I'm not a person who is easily icked out. As a kid, I collected bugs and thought I was going to be an entomologist and asked Santa Claus for ant farms and nets to catch bees. I'm still super curious about anything that flies and crawls, which might sound strange, but if you need someone to trap a spider in the kitchen, I'm your gal. But, this recent story about a woman who ended up with 14 worms being pulled from of her eye is seriously making me squirm.
Yup, everything about that sentence is entirely true and entirely foul. It's one of those stories that, despite its ick factor, is impossible to ignore since it just gets worse and worse right when it should get better. What's more, it could happen to anyone.
So here's what happened: Back in 2016, according to ABC News, a young woman named Abby Beckley was living on a cattle ranch in southern Oregon and felt like she had something in her eye. She told NPR, "You know how it feels when you have an eyelash in your eye? That's exactly how it felt, but when I looked in the mirror, I couldn't see anything."
The feeling just wouldn't go away, which was so infuriating that she eventually pulled up to a mirror and started trying to pluck whatever it was from the back of her eye socket. If you're a contact wearer like myself, you can probably relate hard to this.
When she pulled her eyelid down, she spotted the culprit! As she told NPR, it was a long, thin thing that she was able to yank out. Turns out, it was a worm.
Bah, are you OK? Can I keep going? You can take a minute because there's more where that came from. Actually, there were three more she pulled out before she took herself to a doctor at Oregon Health and Science University where, at first, they didn't believe her. We've all watched enough Grey's Anatomy to know that a patient like this gets a psych consult before someone cracks the case. Well, that's basically what happened. She recounted in the same NPR interview:
They couldn't find the worms. And they were saying things like, "A lot of people, when they have this claim, it's usually just mucus, but wouldn't it be fascinating if there was a worm?" I told them, "Just you wait."

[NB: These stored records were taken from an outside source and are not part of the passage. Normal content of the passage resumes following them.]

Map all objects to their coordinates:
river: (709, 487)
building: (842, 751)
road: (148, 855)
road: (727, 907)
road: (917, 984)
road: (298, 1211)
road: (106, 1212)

But she advocated for herself and waited it out until she felt another one move. When the doctors looked, they couldn't believe it; they ended up removing 14 worms in total from her eyeball, as USA Today reported. So what the heck was it? This is the unbelievable part. Worms in eyes are not totally unheard of if you travel to some parts of the world, like the sub-Saharan African Onchocerca volvulus which infects about 37 million people, according to the World Health Organization.
But Beckley hadn't been in one of those areas so they took some samples and sent them off to the Centers for Disease Control and Prevention, where the Parasitic Diseases branch went to work, with Richard Bradbury leading the charge. At first they thought it was a species of eye worm that hadn't been seen since the 1930s, and literally infected only 10 people. (So you don't have them.)
But that wasn't it. This is where it gets worse, though. Remember when I said that Beckley had been living on a cattle ranch? Turns out, it was a cattle worm, which as Bradbury explained in an article in the American Journal of Tropical Medicine and Hygiene, parasites that live on a cow's eyes. There, they mate and have little baby worms which causes a pus to come out of the poor cow's eyes. A fly then comes along and drinks up the larvae, namely because the animal kingdom is really, really gross.
Since Beckley is not a farm animal, Bradbury concluded that a fly sipped up the cow's worm infected pus and then vomited it onto Beckley, where the larvae went to work and started making worms. So she didn't just have worms in her eyes, they were vomited there. "It's a living nightmare," she joked, according to NPR.
Luckily, the doctors were able to treat her so she doesn't have them anymore. But she should probably seek counseling because I would be scarred for life. Actually, I sort of already am. So just remember, that it's always OK to be wearing shades or tell flies to GTFO because you do not want one of those barfing on your eyeball.